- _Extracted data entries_

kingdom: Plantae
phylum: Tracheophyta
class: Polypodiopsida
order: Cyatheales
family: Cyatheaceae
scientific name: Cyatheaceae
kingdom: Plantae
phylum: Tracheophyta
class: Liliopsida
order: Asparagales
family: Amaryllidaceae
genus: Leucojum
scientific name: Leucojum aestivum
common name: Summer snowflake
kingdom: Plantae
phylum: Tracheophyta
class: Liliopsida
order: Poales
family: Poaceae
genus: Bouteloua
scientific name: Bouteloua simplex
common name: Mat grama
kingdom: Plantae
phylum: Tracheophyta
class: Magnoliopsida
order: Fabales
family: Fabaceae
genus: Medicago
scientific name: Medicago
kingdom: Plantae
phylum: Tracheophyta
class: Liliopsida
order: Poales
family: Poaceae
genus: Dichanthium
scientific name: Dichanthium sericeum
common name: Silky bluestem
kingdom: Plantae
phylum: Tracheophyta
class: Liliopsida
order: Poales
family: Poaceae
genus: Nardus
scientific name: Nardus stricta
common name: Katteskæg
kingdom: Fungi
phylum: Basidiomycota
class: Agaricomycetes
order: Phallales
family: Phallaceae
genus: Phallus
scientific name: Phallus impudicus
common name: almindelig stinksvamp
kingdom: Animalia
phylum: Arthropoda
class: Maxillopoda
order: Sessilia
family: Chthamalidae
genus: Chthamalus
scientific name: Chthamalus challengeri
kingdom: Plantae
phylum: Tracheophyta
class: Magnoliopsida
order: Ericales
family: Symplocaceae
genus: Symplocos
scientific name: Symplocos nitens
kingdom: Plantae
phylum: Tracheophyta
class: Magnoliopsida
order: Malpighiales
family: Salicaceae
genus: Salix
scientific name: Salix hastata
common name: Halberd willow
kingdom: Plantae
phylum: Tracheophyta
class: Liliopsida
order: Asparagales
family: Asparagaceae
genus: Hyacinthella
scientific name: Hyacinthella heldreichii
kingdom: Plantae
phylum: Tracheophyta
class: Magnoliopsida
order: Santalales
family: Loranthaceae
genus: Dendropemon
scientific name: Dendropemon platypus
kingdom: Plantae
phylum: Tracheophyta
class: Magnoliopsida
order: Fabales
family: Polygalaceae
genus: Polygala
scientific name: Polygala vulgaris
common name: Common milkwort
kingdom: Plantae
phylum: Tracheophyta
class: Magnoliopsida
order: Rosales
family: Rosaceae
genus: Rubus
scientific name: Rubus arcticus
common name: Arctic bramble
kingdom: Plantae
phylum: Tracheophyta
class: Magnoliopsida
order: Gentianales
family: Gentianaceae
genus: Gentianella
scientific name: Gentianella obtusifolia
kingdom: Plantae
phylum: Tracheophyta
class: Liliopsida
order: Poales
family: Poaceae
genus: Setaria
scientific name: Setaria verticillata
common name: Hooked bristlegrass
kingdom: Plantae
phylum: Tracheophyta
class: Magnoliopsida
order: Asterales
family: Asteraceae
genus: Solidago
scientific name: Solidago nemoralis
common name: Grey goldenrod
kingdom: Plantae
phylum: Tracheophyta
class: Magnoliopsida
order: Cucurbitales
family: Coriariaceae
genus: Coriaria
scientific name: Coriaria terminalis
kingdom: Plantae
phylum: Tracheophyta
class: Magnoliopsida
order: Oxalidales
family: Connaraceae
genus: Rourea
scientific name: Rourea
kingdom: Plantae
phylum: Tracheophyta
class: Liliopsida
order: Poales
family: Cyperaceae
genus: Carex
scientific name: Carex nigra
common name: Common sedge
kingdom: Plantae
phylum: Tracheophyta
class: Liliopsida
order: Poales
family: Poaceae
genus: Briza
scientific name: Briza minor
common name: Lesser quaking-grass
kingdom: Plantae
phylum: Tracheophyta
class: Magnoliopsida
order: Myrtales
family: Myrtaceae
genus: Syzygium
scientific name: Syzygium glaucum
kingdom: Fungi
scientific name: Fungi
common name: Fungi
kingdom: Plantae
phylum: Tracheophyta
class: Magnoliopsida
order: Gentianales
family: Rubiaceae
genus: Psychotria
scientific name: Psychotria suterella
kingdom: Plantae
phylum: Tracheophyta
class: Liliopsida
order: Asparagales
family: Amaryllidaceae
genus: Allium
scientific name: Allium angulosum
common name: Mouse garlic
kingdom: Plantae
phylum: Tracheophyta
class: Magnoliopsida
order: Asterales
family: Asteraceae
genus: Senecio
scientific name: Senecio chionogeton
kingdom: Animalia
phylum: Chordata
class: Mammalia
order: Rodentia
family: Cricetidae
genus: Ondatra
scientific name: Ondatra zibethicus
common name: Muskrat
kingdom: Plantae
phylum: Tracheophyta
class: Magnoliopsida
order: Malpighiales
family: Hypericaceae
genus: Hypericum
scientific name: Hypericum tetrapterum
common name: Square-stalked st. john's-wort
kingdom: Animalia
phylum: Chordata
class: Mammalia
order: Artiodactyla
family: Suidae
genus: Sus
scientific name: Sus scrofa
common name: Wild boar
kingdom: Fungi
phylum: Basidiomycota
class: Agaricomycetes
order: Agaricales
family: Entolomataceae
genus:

- _Exercise objective_
Extract every line from all the entries above and reproduce each one verbatim, in its original order.

- _Written reply_
kingdom: Plantae
phylum: Tracheophyta
class: Polypodiopsida
order: Cyatheales
family: Cyatheaceae
scientific name: Cyatheaceae
kingdom: Plantae
phylum: Tracheophyta
class: Liliopsida
order: Asparagales
family: Amaryllidaceae
genus: Leucojum
scientific name: Leucojum aestivum
common name: Summer snowflake
kingdom: Plantae
phylum: Tracheophyta
class: Liliopsida
order: Poales
family: Poaceae
genus: Bouteloua
scientific name: Bouteloua simplex
common name: Mat grama
kingdom: Plantae
phylum: Tracheophyta
class: Magnoliopsida
order: Fabales
family: Fabaceae
genus: Medicago
scientific name: Medicago
kingdom: Plantae
phylum: Tracheophyta
class: Liliopsida
order: Poales
family: Poaceae
genus: Dichanthium
scientific name: Dichanthium sericeum
common name: Silky bluestem
kingdom: Plantae
phylum: Tracheophyta
class: Liliopsida
order: Poales
family: Poaceae
genus: Nardus
scientific name: Nardus stricta
common name: Katteskæg
kingdom: Fungi
phylum: Basidiomycota
class: Agaricomycetes
order: Phallales
family: Phallaceae
genus: Phallus
scientific name: Phallus impudicus
common name: almindelig stinksvamp
kingdom: Animalia
phylum: Arthropoda
class: Maxillopoda
order: Sessilia
family: Chthamalidae
genus: Chthamalus
scientific name: Chthamalus challengeri
kingdom: Plantae
phylum: Tracheophyta
class: Magnoliopsida
order: Ericales
family: Symplocaceae
genus: Symplocos
scientific name: Symplocos nitens
kingdom: Plantae
phylum: Tracheophyta
class: Magnoliopsida
order: Malpighiales
family: Salicaceae
genus: Salix
scientific name: Salix hastata
common name: Halberd willow
kingdom: Plantae
phylum: Tracheophyta
class: Liliopsida
order: Asparagales
family: Asparagaceae
genus: Hyacinthella
scientific name: Hyacinthella heldreichii
kingdom: Plantae
phylum: Tracheophyta
class: Magnoliopsida
order: Santalales
family: Loranthaceae
genus: Dendropemon
scientific name: Dendropemon platypus
kingdom: Plantae
phylum: Tracheophyta
class: Magnoliopsida
order: Fabales
family: Polygalaceae
genus: Polygala
scientific name: Polygala vulgaris
common name: Common milkwort
kingdom: Plantae
phylum: Tracheophyta
class: Magnoliopsida
order: Rosales
family: Rosaceae
genus: Rubus
scientific name: Rubus arcticus
common name: Arctic bramble
kingdom: Plantae
phylum: Tracheophyta
class: Magnoliopsida
order: Gentianales
family: Gentianaceae
genus: Gentianella
scientific name: Gentianella obtusifolia
kingdom: Plantae
phylum: Tracheophyta
class: Liliopsida
order: Poales
family: Poaceae
genus: Setaria
scientific name: Setaria verticillata
common name: Hooked bristlegrass
kingdom: Plantae
phylum: Tracheophyta
class: Magnoliopsida
order: Asterales
family: Asteraceae
genus: Solidago
scientific name: Solidago nemoralis
common name: Grey goldenrod
kingdom: Plantae
phylum: Tracheophyta
class: Magnoliopsida
order: Cucurbitales
family: Coriariaceae
genus: Coriaria
scientific name: Coriaria terminalis
kingdom: Plantae
phylum: Tracheophyta
class: Magnoliopsida
order: Oxalidales
family: Connaraceae
genus: Rourea
scientific name: Rourea
kingdom: Plantae
phylum: Tracheophyta
class: Liliopsida
order: Poales
family: Cyperaceae
genus: Carex
scientific name: Carex nigra
common name: Common sedge
kingdom: Plantae
phylum: Tracheophyta
class: Liliopsida
order: Poales
family: Poaceae
genus: Briza
scientific name: Briza minor
common name: Lesser quaking-grass
kingdom: Plantae
phylum: Tracheophyta
class: Magnoliopsida
order: Myrtales
family: Myrtaceae
genus: Syzygium
scientific name: Syzygium glaucum
kingdom: Fungi
scientific name: Fungi
common name: Fungi
kingdom: Plantae
phylum: Tracheophyta
class: Magnoliopsida
order: Gentianales
family: Rubiaceae
genus: Psychotria
scientific name: Psychotria suterella
kingdom: Plantae
phylum: Tracheophyta
class: Liliopsida
order: Asparagales
family: Amaryllidaceae
genus: Allium
scientific name: Allium angulosum
common name: Mouse garlic
kingdom: Plantae
phylum: Tracheophyta
class: Magnoliopsida
order: Asterales
family: Asteraceae
genus: Senecio
scientific name: Senecio chionogeton
kingdom: Animalia
phylum: Chordata
class: Mammalia
order: Rodentia
family: Cricetidae
genus: Ondatra
scientific name: Ondatra zibethicus
common name: Muskrat
kingdom: Plantae
phylum: Tracheophyta
class: Magnoliopsida
order: Malpighiales
family: Hypericaceae
genus: Hypericum
scientific name: Hypericum tetrapterum
common name: Square-stalked st. john's-wort
kingdom: Animalia
phylum: Chordata
class: Mammalia
order: Artiodactyla
family: Suidae
genus: Sus
scientific name: Sus scrofa
common name: Wild boar
kingdom: Fungi
phylum: Basidiomycota
class: Agaricomycetes
order: Agaricales
family: Entolomataceae
genus:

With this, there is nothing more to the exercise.